Discussion on “Remembering the Ad Building fire: 1/16/1984

  1. I remember taking a class on Romans taught by Myron Augsburger in the ole Ad Building which some of us United Methodist students fondly call “The Alamo.”

  2. J. Mark and I woke that morning in the house of Sam and Ella Mae Miller, hosted us for Pastor’s Week. When we woke they called us to the front window which had a view from part way up the hill. We stood there horrified. That had been the main hub of student life in the mid-sixties. J. Mark had not only lived there but spent hours in the northeast seminary in corner of the library. It had been our life-line for studies for both of us. We wondered what would happen. Countless stories of campus life live on in so many of our memories of that place. In my mind I see the exact spots where things happened I won’t forget. peering around the library stacks to see who hung out that day, sitting long hours at the table, suppressing an imposible laughing fit with friends, trying to ignore the call of the hill behind the college coming through the high windows. Don’t get me started. We still miss that building.

  3. Old Ad was where I lived for a year along with a rather colorful cast of characters.
    I’m surprised the cause of the fire was never identified. I thought I had either read or heard it started from a “salamander”, a portable kerosene heater with a fan commonly used in construction sites. I guess that must have been speculation.

  4. My husband and I were attending “Minister’s Week” and were being housed near the “Ad Building”, when we were awakened by a friend of our daughter Marci, who shouted, “The Ad building is on fire!” So, we joined a host of others, sadly watching the devastating flames! Our hearts were so sad! Later, when the fire had been contained, we joined other pastors in a gathering in Lehman Auditorium trying to console each other. As we joined in the song “Come, Come, Ye Saints”, I remember feeling some sort of solace. “All is well; all is well”. To this day every time I hear that song, I remember the solace it provides.
    I an thankful that all 3 of our daughters (LaVonne, Lori and Marci) had the privilege to graduate from the college (now a University) and use what they learned to serve God!
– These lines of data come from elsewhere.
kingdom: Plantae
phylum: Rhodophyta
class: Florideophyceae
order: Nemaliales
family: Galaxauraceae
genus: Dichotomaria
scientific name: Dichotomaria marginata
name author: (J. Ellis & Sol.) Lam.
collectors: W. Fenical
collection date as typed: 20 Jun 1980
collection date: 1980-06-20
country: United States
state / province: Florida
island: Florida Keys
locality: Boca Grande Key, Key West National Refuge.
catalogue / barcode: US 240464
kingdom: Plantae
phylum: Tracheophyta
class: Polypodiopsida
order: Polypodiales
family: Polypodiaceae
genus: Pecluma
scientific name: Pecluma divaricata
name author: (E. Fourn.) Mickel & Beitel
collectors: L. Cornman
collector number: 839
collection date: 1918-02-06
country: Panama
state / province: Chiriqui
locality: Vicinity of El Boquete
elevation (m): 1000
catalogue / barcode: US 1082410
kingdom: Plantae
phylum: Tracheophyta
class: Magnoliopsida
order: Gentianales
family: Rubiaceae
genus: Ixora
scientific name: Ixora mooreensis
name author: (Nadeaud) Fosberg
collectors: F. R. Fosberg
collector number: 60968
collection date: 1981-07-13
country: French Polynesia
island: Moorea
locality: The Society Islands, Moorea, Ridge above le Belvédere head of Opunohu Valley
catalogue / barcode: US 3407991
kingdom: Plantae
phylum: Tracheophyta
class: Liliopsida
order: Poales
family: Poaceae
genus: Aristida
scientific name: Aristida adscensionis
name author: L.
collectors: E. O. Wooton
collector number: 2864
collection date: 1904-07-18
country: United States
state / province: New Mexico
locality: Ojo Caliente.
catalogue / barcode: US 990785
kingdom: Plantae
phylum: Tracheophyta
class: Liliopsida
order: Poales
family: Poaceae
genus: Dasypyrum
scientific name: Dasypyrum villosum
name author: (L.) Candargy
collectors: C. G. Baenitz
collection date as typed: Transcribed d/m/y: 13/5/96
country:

  5. I was in Richmond, VA during the 1983/84 academic year, in grad school at Union Theological Seminary (now Union Presbyterian Seminary). And I was just eight months shy of coming here to begin teaching New Testament at EMS. My grad colleagues at Union were clearly aware of my upcoming assignment. So as I was entering the library on the morning of January 17, one of my colleagues said to me in passing, “Did you hear? Your school burned down last night.” I thought he was simply making a bad joke. And I must have asked him three times over before I realized that he was relaying actual news to me. When I went into the library, the reference librarian, Dr. Martha Aycock, communicated the same news to me. It was, alas, true. I don’t remember when the gutted building was taken down. But for my first several years at EMS we here on campus lived with an ugly and empty lot at the top of the front lawn, between Northlawn to the North and Lehman Auditorium to the south, before the Campus Center was put up. A huge amount of institutional (and personal!) history went up in flames with the old Ad Building. Thanks for this timely reminder of the building that once and for long years “anchored” the campus of EMC!